> [What you will do] Transcribe each record exactly, but omit pictures.

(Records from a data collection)
□ □ □
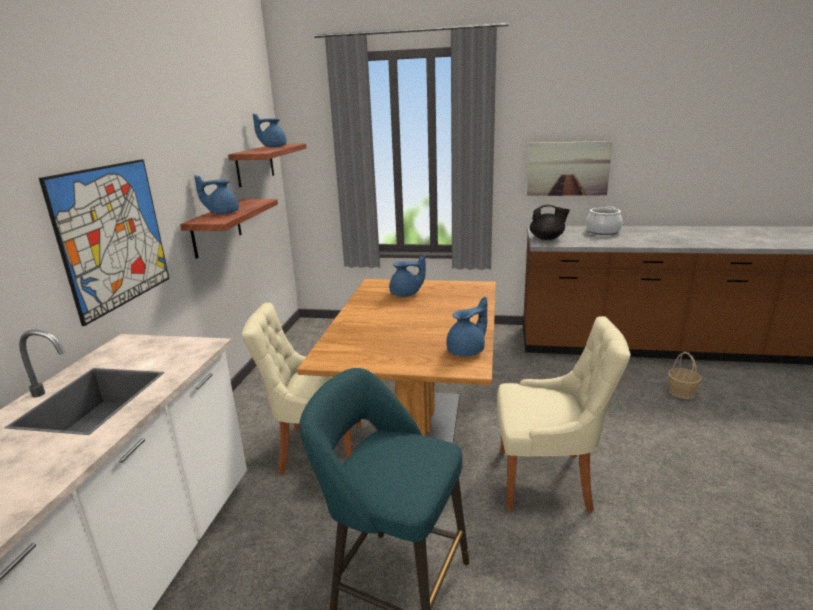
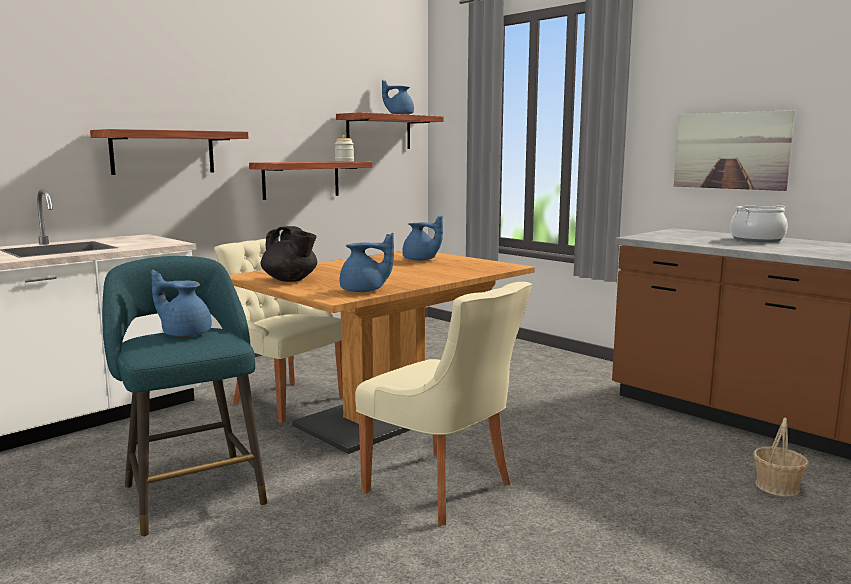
camera: 35 degrees right, 10 degrees down
picture [39,159,169,326] -> shelf [90,129,248,175]
blue teapot [194,175,239,214] -> blue teapot moved to [151,270,212,337]
black teapot [530,205,570,240] -> black teapot moved to [261,226,317,282]
none -> jar [335,135,354,162]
□ □ □
> [Written solution]
camera: 35 degrees right, 10 degrees down
picture [39,159,169,326] -> shelf [90,129,248,175]
blue teapot [194,175,239,214] -> blue teapot moved to [151,270,212,337]
black teapot [530,205,570,240] -> black teapot moved to [261,226,317,282]
none -> jar [335,135,354,162]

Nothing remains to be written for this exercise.